[Page images and extracted text]
::::::::

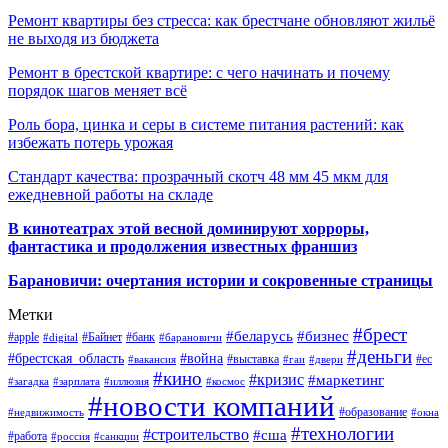
Ремонт квартиры без стресса: как брестчане обновляют жильё
не выходя из бюджета
Ремонт в брестской квартире: с чего начинать и почему
порядок шагов меняет всё
Роль бора, цинка и серы в системе питания растений: как
избежать потерь урожая
Стандарт качества: прозрачный скотч 48 мм 45 мкм для
ежедневной работы на складе
В кинотеатрах этой весной доминируют хорроры,
фантастика и продолжения известных франшиз
Барановичи: очертания истории и сокровенные страницы
Метки
#брест
#беларусь
#бизнес
#apple
#Байнет
#банк
#digital
#барановичи
#деньги
#брестская_область
#война
#выставка
#ес
#вакансия
#гаи
#двери
#кино
#кризис
#маркетинг
#загадка
#зарплата
#иллюзия
#космос
#новости компаний
#образование
#недвижимость
#окна
#технологии
#строительство
#сша
#работа
#россия
#санкции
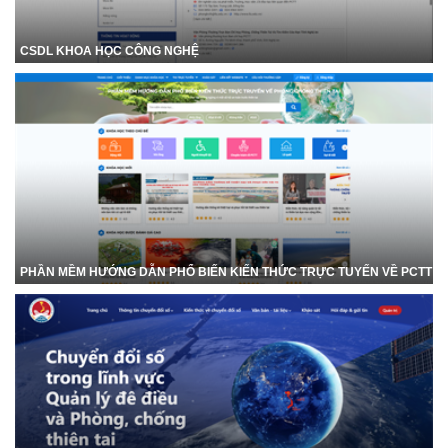
CSDL KHOA HỌC CÔNG NGHỆ
PHẦN MỀM HƯỚNG DẪN PHỔ BIẾN KIẾN THỨC TRỰC TUYẾN VỀ PCTT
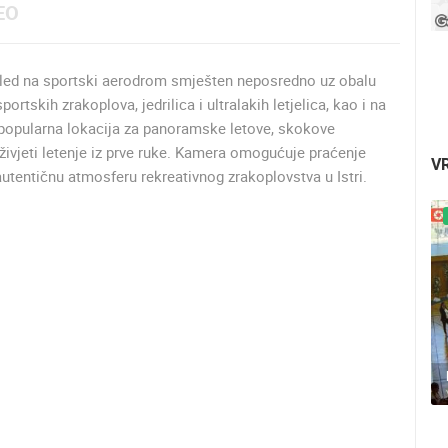
EO
led na sportski aerodrom smješten neposredno uz obalu
sportskih zrakoplova, jedrilica i ultralakih letjelica, kao i na
 popularna lokacija za panoramske letove, skokove
živjeti letenje iz prve ruke. Kamera omogućuje praćenje
V
utentičnu atmosferu rekreativnog zrakoplovstva u Istri.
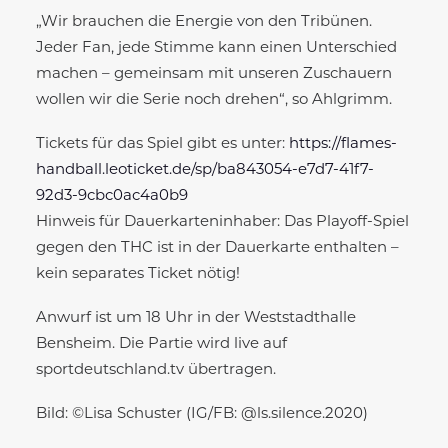
„Wir brauchen die Energie von den Tribünen.
Jeder Fan, jede Stimme kann einen Unterschied
machen – gemeinsam mit unseren Zuschauern
wollen wir die Serie noch drehen“, so Ahlgrimm.
Tickets für das Spiel gibt es unter:
https://flames-
handball.leoticket.de/sp/ba843054-e7d7-41f7-
92d3-9cbc0ac4a0b9
Hinweis für Dauerkarteninhaber: Das Playoff-Spiel
gegen den THC ist in der Dauerkarte enthalten –
kein separates Ticket nötig!
Anwurf ist um 18 Uhr in der Weststadthalle
Bensheim. Die Partie wird live auf
sportdeutschland.tv übertragen.
Bild: ©Lisa Schuster (IG/FB: @ls.silence.2020)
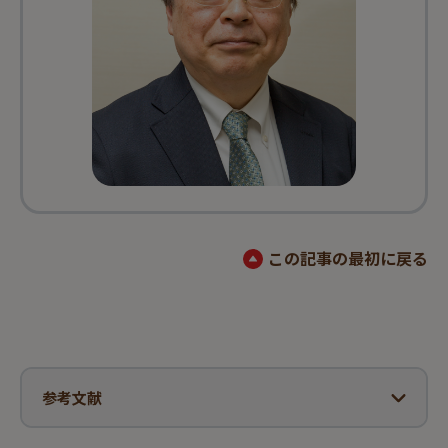
この記事の最初に戻る
参考文献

::::::::

## YOUR INSTRUCTIONS
Copy out the extracted text from every one of the records, changing "Weststadthalle" to "Sporthalle" and keeping everything else the same. Leave the pictures out of your answer.

## EXERCISE SOLUTION
Ремонт квартиры без стресса: как брестчане обновляют жильё
не выходя из бюджета
Ремонт в брестской квартире: с чего начинать и почему
порядок шагов меняет всё
Роль бора, цинка и серы в системе питания растений: как
избежать потерь урожая
Стандарт качества: прозрачный скотч 48 мм 45 мкм для
ежедневной работы на складе
В кинотеатрах этой весной доминируют хорроры,
фантастика и продолжения известных франшиз
Барановичи: очертания истории и сокровенные страницы
Метки
#брест
#беларусь
#бизнес
#apple
#Байнет
#банк
#digital
#барановичи
#деньги
#брестская_область
#война
#выставка
#ес
#вакансия
#гаи
#двери
#кино
#кризис
#маркетинг
#загадка
#зарплата
#иллюзия
#космос
#новости компаний
#образование
#недвижимость
#окна
#технологии
#строительство
#сша
#работа
#россия
#санкции
CSDL KHOA HỌC CÔNG NGHỆ
PHẦN MỀM HƯỚNG DẪN PHỔ BIẾN KIẾN THỨC TRỰC TUYẾN VỀ PCTT
EO
led na sportski aerodrom smješten neposredno uz obalu
sportskih zrakoplova, jedrilica i ultralakih letjelica, kao i na
 popularna lokacija za panoramske letove, skokove
živjeti letenje iz prve ruke. Kamera omogućuje praćenje
V
utentičnu atmosferu rekreativnog zrakoplovstva u Istri.
„Wir brauchen die Energie von den Tribünen.
Jeder Fan, jede Stimme kann einen Unterschied
machen – gemeinsam mit unseren Zuschauern
wollen wir die Serie noch drehen“, so Ahlgrimm.
Tickets für das Spiel gibt es unter:
https://flames-
handball.leoticket.de/sp/ba843054-e7d7-41f7-
92d3-9cbc0ac4a0b9
Hinweis für Dauerkarteninhaber: Das Playoff-Spiel
gegen den THC ist in der Dauerkarte enthalten –
kein separates Ticket nötig!
Anwurf ist um 18 Uhr in der Sporthalle
Bensheim. Die Partie wird live auf
sportdeutschland.tv übertragen.
Bild: ©Lisa Schuster (IG/FB: @ls.silence.2020)
この記事の最初に戻る
参考文献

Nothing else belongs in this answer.